U.S. first lady Melania Trump delivers remarks regarding the late financier and convicted sex offender Jeffrey Epstein from the Grand Foyer of the White House in Washington, D.C., U.S., April 9, 2026. REUTERS/Evan Vucci

WASHINGTON, April 9 (Reuters) - Melania ⁠Trump, an enigmatic former model from Slovenia, has occupied the role of U.S. first lady ⁠on her own terms.

She has often stayed silent on political issues or signaled tacit support ‌for her husband, President Donald Trump. Thursday's press conference decrying the idea that she had any relationship with sex offender Jeffrey Epstein marked one of the few times she has addressed a group of journalists directly.

Intensely private for such a high-profile figure, ​Melania Trump made only eight speeches in her husband's first year ⁠in office in 2017. By comparison, ⁠Michelle Obama made 74 in 2009, the first year of her husband Barack Obama's presidency.
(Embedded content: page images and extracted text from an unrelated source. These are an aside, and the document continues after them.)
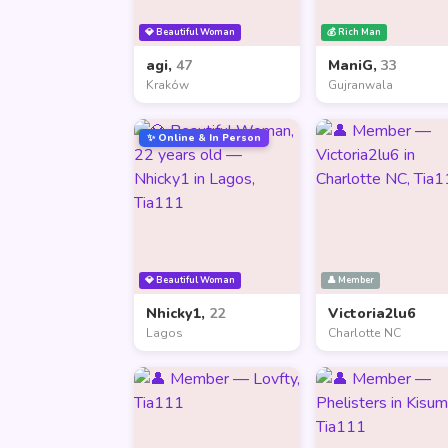
💎 Beautiful Woman
💰 Rich Man
agi,
47
ManiG,
33
Kraków
Gujranwala
✨ Online & In Person
💎 Beautiful Woman
👤 Member
Nhicky1,
22
Victoria2lu6
Lagos
Charlotte NC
"She is very unknowable," ⁠Kate ‌Andersen Brower, author of the book "First Women: The Grace and Power of America's Modern First Ladies," told Britain's The Times in 2024.
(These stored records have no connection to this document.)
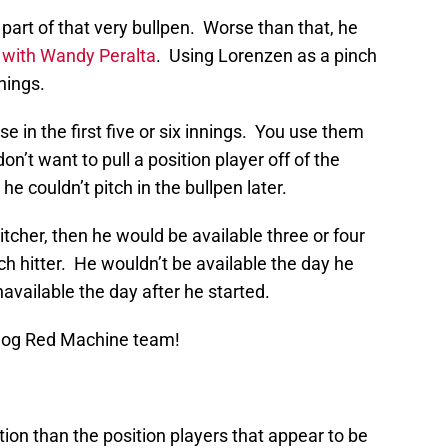
art of that very bullpen. Worse than that, he
 with Wandy Peralta
. Using Lorenzen as a pinch
nnings.
e in the first five or six innings. You use them
n’t want to pull a position player off of the
e couldn’t pitch in the bullpen later.
itcher, then he would be available three or four
ch hitter. He wouldn’t be available the day he
available the day after he started.
Blog Red Machine team!
ion than the position players that appear to be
But the first lady has occasionally made waves publicly, such ⁠as when she backed her husband's false assertions of victory after ​the 2020 presidential election. "Every legal – ‌not illegal – vote should be counted," she wrote, echoing language used by him to claim ⁠that he had been ​the victim of electoral fraud.

In 2018, she caused a media frenzy by wearing a jacket emblazoned with the words: "I REALLY DON'T CARE, DO YOU?" for a flight to Texas to visit migrant children separated from their parents. Years ⁠later, she said the jacket was a response to critics ​in the media.

This year, she released a movie documenting her life in the 20 days leading up to her husband's second inauguration. "Melania" was touted as giving viewers rare behind-the-scenes access to her, although critics said it ⁠failed to offer much in the way of new insight.

Melania, 55, is Donald Trump's third wife and the first U.S. first lady to be a naturalized citizen. She started modeling at 16, eventually traveling to Paris and Milan for her career before moving to New York in 1996.

She met her future husband ​at a New York party two years later and married him in ⁠January 2005.

Donald Trump has compared her to the famously glamorous Jackie Kennedy, later Jackie Onassis. In 2019 he ​told the Fox News "Fox and Friends" TV show: "We have our own ‌Jackie O today. It's called Melania. We'll call it ​Melania T."

"People love her. She gets no credit from the media, but she gets credit from the people," Trump said.